Elbow Plate (VALP)- 2.7 / 3.5 Olecranon
Product Overview
The 2.7 / 3.5 Olecranon Plate - VALP is a cutting-edge orthopedic implant designed for superior fixation of olecranon fractures. Crafted with precision engineering and advanced materials, it offers optimal stability and support for efficient healing. Its versatile design ensures compatibility with various anatomies, providing surgeons with flexibility during procedures. Trust in VALP for reliable performance and patient satisfaction in orthopedic care.
Product Uses
- Olecranon Fractures : Provides stable fixation for fractures of the olecranon, ensuring proper alignment and support for optimal healing.
- Osteotomies : Facilitates precise osteotomies of the olecranon with reliable fixation, aiding in corrective surgeries.
- Non-union or Malunion : Corrects non-union or malunion of olecranon fractures by securely stabilizing the bone fragments.
- Revision surgery : Used in revision surgeries to address failed previous fixations or complications in olecranon fractures.
- Trauma Cases : Suitable for traumatic injuries involving the olecranon, offering dependable fixation to restore function and stability.
- Orthopedic Reconstruction : Integral in orthopedic reconstruction procedures aiming to restore the integrity and function of the elbow joint.
Product Specification
- Size : Available in 2.7 mm and 3.5 mm thickness options to accommodate varying patient anatomies and surgical needs.

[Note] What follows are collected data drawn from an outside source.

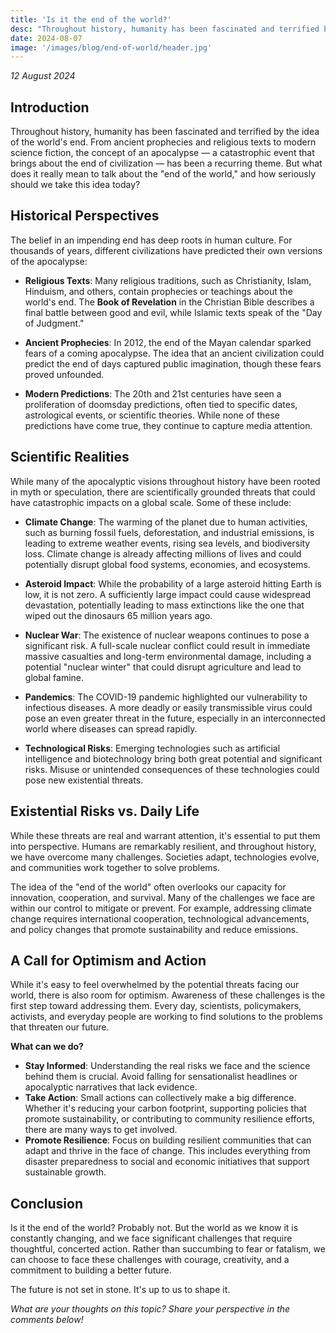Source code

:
 ```yaml
---
title: 'Is it the end of the world?'
desc: "Throughout history, humanity has been fascinated and terrified by the idea of the world's end. From ancient prophecies and religious texts to modern science fiction, the concept of an apocalypse — a catastrophic event that brings about the end of civilization — has been a recurring theme. But what does it really mean to talk about the end of the world, and how seriously should we take this idea today?"
date: 2024-08-07
image: '/images/blog/end-of-world/header.jpg'
---
```


_12 August 2024_

## Introduction

Throughout history, humanity has been fascinated and terrified by the idea of the world's end. From ancient prophecies and religious texts to modern science fiction, the concept of an apocalypse — a catastrophic event that brings about the end of civilization — has been a recurring theme. But what does it really mean to talk about the "end of the world," and how seriously should we take this idea today?

## Historical Perspectives

The belief in an impending end has deep roots in human culture. For thousands of years, different civilizations have predicted their own versions of the apocalypse:

- **Religious Texts**: Many religious traditions, such as Christianity, Islam, Hinduism, and others, contain prophecies or teachings about the world's end. The **Book of Revelation** in the Christian Bible describes a final battle between good and evil, while Islamic texts speak of the "Day of Judgment."
- **Ancient Prophecies**: In 2012, the end of the Mayan calendar sparked fears of a coming apocalypse. The idea that an ancient civilization could predict the end of days captured public imagination, though these fears proved unfounded.

- **Modern Predictions**: The 20th and 21st centuries have seen a proliferation of doomsday predictions, often tied to specific dates, astrological events, or scientific theories. While none of these predictions have come true, they continue to capture media attention.

## Scientific Realities

While many of the apocalyptic visions throughout history have been rooted in myth or speculation, there are scientifically grounded threats that could have catastrophic impacts on a global scale. Some of these include:

- **Climate Change**: The warming of the planet due to human activities, such as burning fossil fuels, deforestation, and industrial emissions, is leading to extreme weather events, rising sea levels, and biodiversity loss. Climate change is already affecting millions of lives and could potentially disrupt global food systems, economies, and ecosystems.

- **Asteroid Impact**: While the probability of a large asteroid hitting Earth is low, it is not zero. A sufficiently large impact could cause widespread devastation, potentially leading to mass extinctions like the one that wiped out the dinosaurs 65 million years ago.

- **Nuclear War**: The existence of nuclear weapons continues to pose a significant risk. A full-scale nuclear conflict could result in immediate massive casualties and long-term environmental damage, including a potential "nuclear winter" that could disrupt agriculture and lead to global famine.

- **Pandemics**: The COVID-19 pandemic highlighted our vulnerability to infectious diseases. A more deadly or easily transmissible virus could pose an even greater threat in the future, especially in an interconnected world where diseases can spread rapidly.

- **Technological Risks**: Emerging technologies such as artificial intelligence and biotechnology bring both great potential and significant risks. Misuse or unintended consequences of these technologies could pose new existential threats.

## Existential Risks vs. Daily Life

While these threats are real and warrant attention, it's essential to put them into perspective. Humans are remarkably resilient, and throughout history, we have overcome many challenges. Societies adapt, technologies evolve, and communities work together to solve problems.

The idea of the "end of the world" often overlooks our capacity for innovation, cooperation, and survival. Many of the challenges we face are within our control to mitigate or prevent. For example, addressing climate change requires international cooperation, technological advancements, and policy changes that promote sustainability and reduce emissions.

## A Call for Optimism and Action

While it's easy to feel overwhelmed by the potential threats facing our world, there is also room for optimism. Awareness of these challenges is the first step toward addressing them. Every day, scientists, policymakers, activists, and everyday people are working to find solutions to the problems that threaten our future.

**What can we do?**

- **Stay Informed**: Understanding the real risks we face and the science behind them is crucial. Avoid falling for sensationalist headlines or apocalyptic narratives that lack evidence.
- **Take Action**: Small actions can collectively make a big difference. Whether it's reducing your carbon footprint, supporting policies that promote sustainability, or contributing to community resilience efforts, there are many ways to get involved.
- **Promote Resilience**: Focus on building resilient communities that can adapt and thrive in the face of change. This includes everything from disaster preparedness to social and economic initiatives that support sustainable growth.

## Conclusion

Is it the end of the world? Probably not. But the world as we know it is constantly changing, and we face significant challenges that require thoughtful, concerted action. Rather than succumbing to fear or fatalism, we can choose to face these challenges with courage, creativity, and a commitment to building a better future.

The future is not set in stone. It's up to us to shape it.

_What are your thoughts on this topic? Share your perspective in the comments below!_
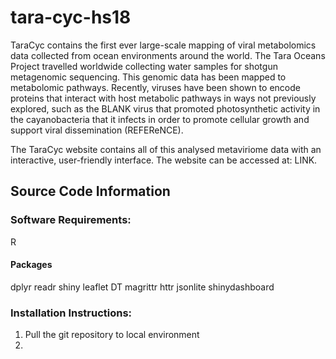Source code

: # tara-cyc-hs18

TaraCyc contains the first ever large-scale mapping of viral metabolomics data collected from ocean environments around the world. The Tara Oceans Project travelled worldwide collecting water samples for shotgun metagenomic sequencing. This genomic data has been mapped to metabolomic pathways. Recently, viruses have been shown to encode proteins that interact with host metabolic pathways in ways not previously explored, such as the BLANK virus that promoted photosynthetic activity in the cayanobacteria that it infects in order to promote cellular growth and support viral dissemination (REFEReNCE).

The TaraCyc website contains all of this analysed metaviriome data with an interactive, user-friendly interface. The website can be accessed at: LINK.

## Source Code Information

### Software Requirements:

R

#### Packages

dplyr
readr
shiny
leaflet
DT
magrittr
httr
jsonlite
shinydashboard

### Installation Instructions:

1. Pull the git repository to local environment
2. 
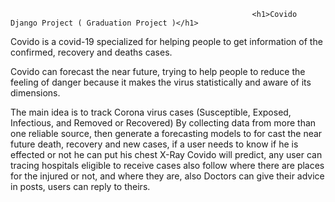                                                           <h1>Covido Django Project ( Graduation Project )</h1>

Covido is a covid-19 specialized for helping people to get information of the confirmed, recovery and deaths cases.


Covido can forecast the near future, trying to help people to reduce the feeling of danger because it makes the virus statistically and aware of its dimensions.



The main idea is to track Corona virus cases (Susceptible, Exposed, Infectious, and Removed or Recovered) By collecting data from more than one reliable source, then generate a forecasting models to for cast the near future death, recovery and new cases, if a user needs to know if he is effected or not he can put his chest X-Ray Covido will predict, any user can tracing hospitals eligible to receive cases also follow where there are places for the injured or not, and where they are, also Doctors can give their advice in posts, users can reply to theirs.
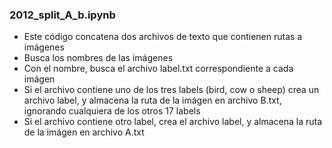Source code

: ### 2012_split_A_b.ipynb

* Este código concatena dos archivos de texto que contienen rutas a imágenes
* Busca los nombres de las imágenes
* Con el nombre, busca el archivo label.txt correspondiente a cada imágen
* Si el archivo contiene uno de los tres labels (bird, cow o sheep) crea un archivo label, y almacena la ruta de la imágen en archivo B.txt, ignorando cualquiera de los otros 17 labels
* Si el archivo contiene otro label, crea el archivo label, y almacena la ruta de la imágen en archivo A.txt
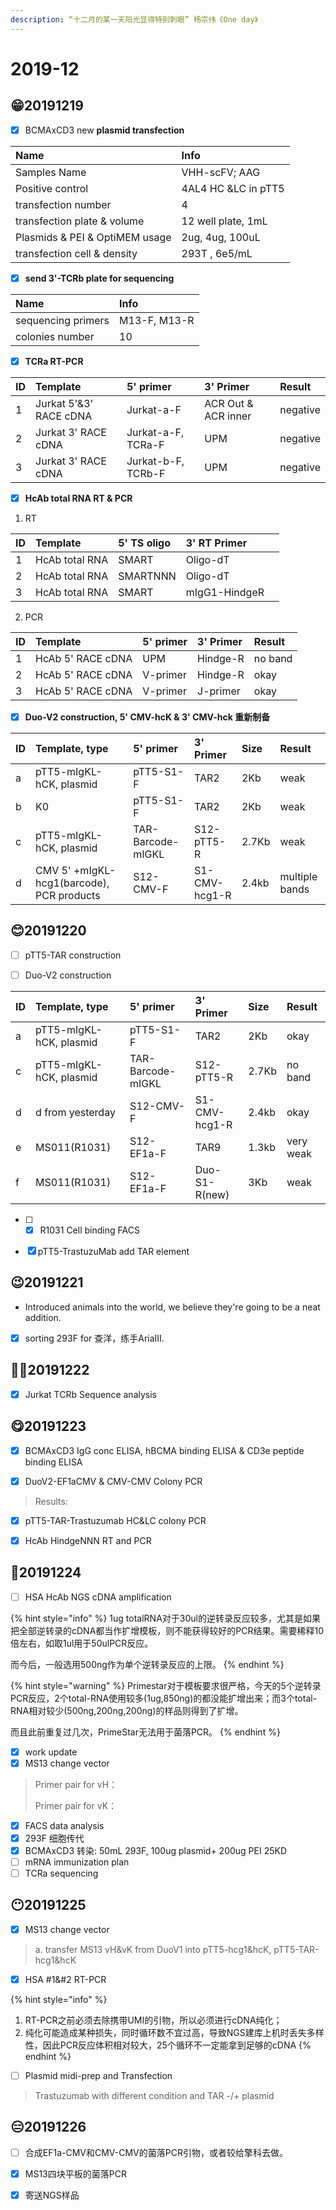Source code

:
 ```yaml
---
description: “十二月的某一天阳光显得特别刺眼” 杨宗纬《One day》
---
```


# 2019-12

## 😁20191219

* [x] BCMAxCD3 new **plasmid transfection**

| Name | Info |
| :--- | :--- |
| Samples Name | VHH-scFV; AAG |
| Positive control | 4AL4 HC &LC in pTT5 |
| transfection number | 4 |
| transfection plate & volume | 12 well plate, 1mL |
| Plasmids & PEI & OptiMEM usage | 2ug, 4ug, 100uL |
| transfection cell & density | 293T , 6e5/mL |

* [x] **send 3'-TCRb plate for sequencing**  

| Name | Info |
| :--- | :--- |
| sequencing primers | M13-F, M13-R |
| colonies number | 10 |

* [x] **TCRa RT-PCR**

| ID | Template | 5'  primer | 3' Primer | Result |
| :--- | :--- | :--- | :--- | :--- |
| 1 | Jurkat 5'&3' RACE cDNA | Jurkat-a-F | ACR Out & ACR inner | negative |
| 2 | Jurkat 3' RACE cDNA | Jurkat-a-F, TCRa-F | UPM | negative |
| 3 | Jurkat 3' RACE cDNA | Jurkat-b-F, TCRb-F | UPM | negative |

* [x] **HcAb total RNA RT &  PCR**

1. RT

| ID | Template | 5'  TS oligo  | 3' RT Primer |  |
| :--- | :--- | :--- | :--- | :--- |
| 1 | HcAb total RNA | SMART | Oligo-dT |  |
| 2 | HcAb total RNA | SMARTNNN | Oligo-dT |  |
| 3 | HcAb total RNA | SMART | mIgG1-HindgeR |  |

2. PCR

| ID | Template | 5'  primer | 3' Primer | Result |
| :--- | :--- | :--- | :--- | :--- |
| 1 | HcAb 5' RACE cDNA | UPM | Hindge-R | no band |
| 2 | HcAb 5' RACE cDNA | V-primer | Hindge-R | okay |
| 3 | HcAb 5' RACE cDNA | V-primer | J-primer | okay |

* [x] **Duo-V2 construction, 5' CMV-hcK & 3' CMV-hck 重新制备**

| ID | Template, type | 5'  primer | 3' Primer | Size | Result |
| :--- | :--- | :--- | :--- | :--- | :--- |
| a | pTT5-mIgKL-hCK, plasmid | pTT5-S1-F | TAR2 | 2Kb | weak |
| b | K0 | pTT5-S1-F | TAR2 | 2Kb | weak |
| c | pTT5-mIgKL-hCK, plasmid | TAR-Barcode-mIGKL | S12-pTT5-R | 2.7Kb | weak |
| d |  CMV 5' +mIgKL-hcg1\(barcode\), PCR products | S12-CMV-F | S1-CMV-hcg1-R | 2.4kb | multiple bands |

## 😊20191220

* [ ] pTT5-TAR construction



* [ ] Duo-V2 construction

| ID | Template, type | 5'  primer | 3' Primer | Size | Result |
| :--- | :--- | :--- | :--- | :--- | :--- |
| a | pTT5-mIgKL-hCK, plasmid | pTT5-S1-F | TAR2 | 2Kb | okay |
| c | pTT5-mIgKL-hCK, plasmid | TAR-Barcode-mIGKL | S12-pTT5-R | 2.7Kb | no band  |
| d |  d from yesterday | S12-CMV-F | S1-CMV-hcg1-R | 2.4kb | okay  |
| e | MS011\(R1031\) | S12-EF1a-F | TAR9 | 1.3kb | very weak |
| f | MS011\(R1031\) | S12-EF1a-F | Duo-S1-R\(new\) | 3Kb | weak |

* [ ] * [x] R1031 Cell binding FACS
* [x] pTT5-TrastuzuMab add TAR element



## 😉20191221

* Introduced animals into the world, we believe they're going to be a neat addition.
* [x] sorting 293F for 查洋，练手AriaIII.

## 🤷‍♂️20191222

* [x] Jurkat TCRb Sequence analysis

## 😋20191223

* [x] BCMAxCD3 IgG conc ELISA, hBCMA binding ELISA & CD3e peptide binding ELISA



* [x] DuoV2-EF1aCMV & CMV-CMV Colony PCR

> Results:

* [x] pTT5-TAR-Trastuzumab HC&LC colony PCR



* [x] HcAb HindgeNNN RT and PCR



## 🤨20191224

* [ ] HSA HcAb NGS cDNA amplification

{% hint style="info" %}
1ug totalRNA对于30ul的逆转录反应较多，尤其是如果把全部逆转录的cDNA都当作扩增模板，则不能获得较好的PCR结果。需要稀释10倍左右，如取1ul用于50ulPCR反应。

而今后，一般选用500ng作为单个逆转录反应的上限。
{% endhint %}

{% hint style="warning" %}
Primestar对于模板要求很严格，今天的5个逆转录PCR反应，2个total-RNA使用较多\(1ug,850ng\)的都没能扩增出来；而3个total-RNA相对较少\(500ng,200ng,200ng\)的样品则得到了扩增。

而且此前重复过几次，PrimeStar无法用于菌落PCR。
{% endhint %}

* [x] work update
* [x] MS13 change vector

> Primer pair for vH：
>
> Primer pair for vK：

* [x] FACS data analysis
* [x] 293F 细胞传代
* [x] BCMAxCD3 转染: 50mL 293F, 100ug plasmid+ 200ug PEI 25KD
* [ ]  mRNA immunization plan
* [ ] TCRa sequencing

## 😶20191225



* [x] MS13 change vector

> a. transfer MS13 vH&vK from DuoV1 into pTT5-hcg1&hcK,  pTT5-TAR-hcg1&hcK

* [x] HSA \#1&\#2 RT-PCR

{% hint style="info" %}
1. RT-PCR之前必须去除携带UMI的引物，所以必须进行cDNA纯化；
2. 纯化可能造成某种损失，同时循环数不宜过高，导致NGS建库上机时丢失多样性，因此PCR反应体积相对较大，25个循环不一定能拿到足够的cDNA
{% endhint %}

* [ ] Plasmid midi-prep and Transfection

> Trastuzumab with different condition and TAR -/+ plasmid

 



## 😑20191226

* [ ] 合成EF1a-CMV和CMV-CMV的菌落PCR引物，或者较给擎科去做。
* [x] MS13四块平板的菌落PCR
* [x] 寄送NGS样品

- Material : Constructed from high-quality medical-grade stainless steel or titanium alloy for durability, biocompatibility, and corrosion resistance.
- Design : Features a low-profile, anatomically contoured plate design to minimize soft tissue irritation and optimize bone contact for enhanced stability.
- Screw Holes : Multiple screw holes along the plate allow for versatile screw placement, enabling customized fixation based on fracture patterns and bone quality.
- Locking Mechanism : Incorporates locking screw technology for enhanced stability and angular stability, reducing the risk of screw loosening or backing out.
- Compatibility : Compatible with standard orthopedic instruments and techniques, facilitating seamless integration into existing surgical protocols.
Elbow Plate (VALP)- 2.7 / 3.5 Olecranon Sizes
Comprehensive Guide for Elbow Plate (VALP)- 2.7 / 3.5 Olecranon
- Patient Evaluation : Review the patient's medical history, conduct a physical examination, and order relevant imaging studies (X-rays, CT scans) to assess the olecranon fracture.
- Surgical Planning : Analyze the fracture pattern and determine the appropriate size of the 2.7 / 3.5 Olecranon Plate - VALP, as well as the number and placement of screws required for fixation.
- Informed Consent : Discuss the surgical procedure, potential risks, benefits, and alternatives with the patient, ensuring informed consent.
- Pre-operative Optimization : Optimize the patient's medical condition, including managing comorbidities, adjusting medications, and addressing any nutritional deficiencies.
- Antibiotic Prophylaxis : Administer prophylactic antibiotics according to institutional guidelines to reduce the risk of surgical site infection.
- Skin Preparation : Cleanse the surgical site with antiseptic solution to minimize the risk of contamination.
- Patient Positioning : Position the patient supine or in a lateral decubitus position, with the affected arm on a hand table or arm board.
- Incision : Make a longitudinal or curvilinear incision overlying the olecranon, exposing the fracture site while preserving soft tissue integrity.
- Fracture Reduction : Carefully mobilize the fracture fragments and achieve anatomical reduction using manual manipulation, bone clamps, or reduction forceps.
- Plate Placement : Select the appropriate size of the 2.7 / 3.5 Olecranon Plate - VALP and position it over the dorsal aspect of the olecranon, ensuring proper alignment with the bone.
- Screw Fixation : Secure the plate to the olecranon using locking or non-locking screws, ensuring adequate purchase in the bone while avoiding joint penetration.
- Wound Closure : Close the incision in layers, ensuring hemostasis and meticulous closure of the subcutaneous and skin layers.
- Pain Management : Provide adequate pain relief using multimodal analgesia to ensure patient comfort.
- Early Mobilization : Encourage early mobilization and range of motion exercises of the elbow joint under the guidance of a physiotherapist.
- Wound Care : Instruct the patient on proper wound care, including keeping the incision site clean and dry, and monitoring for signs of infection.
- Follow-up : Schedule follow-up appointments to monitor the patient's progress, assess healing, and remove sutures or staples as necessary.
- Rehabilitation : Implement a comprehensive rehabilitation program focused on restoring strength, mobility, and function of the elbow joint.
- Activity Restrictions : Advise the patient on activity restrictions, including limitations on heavy lifting and strenuous activities, to prevent implant failure or complications.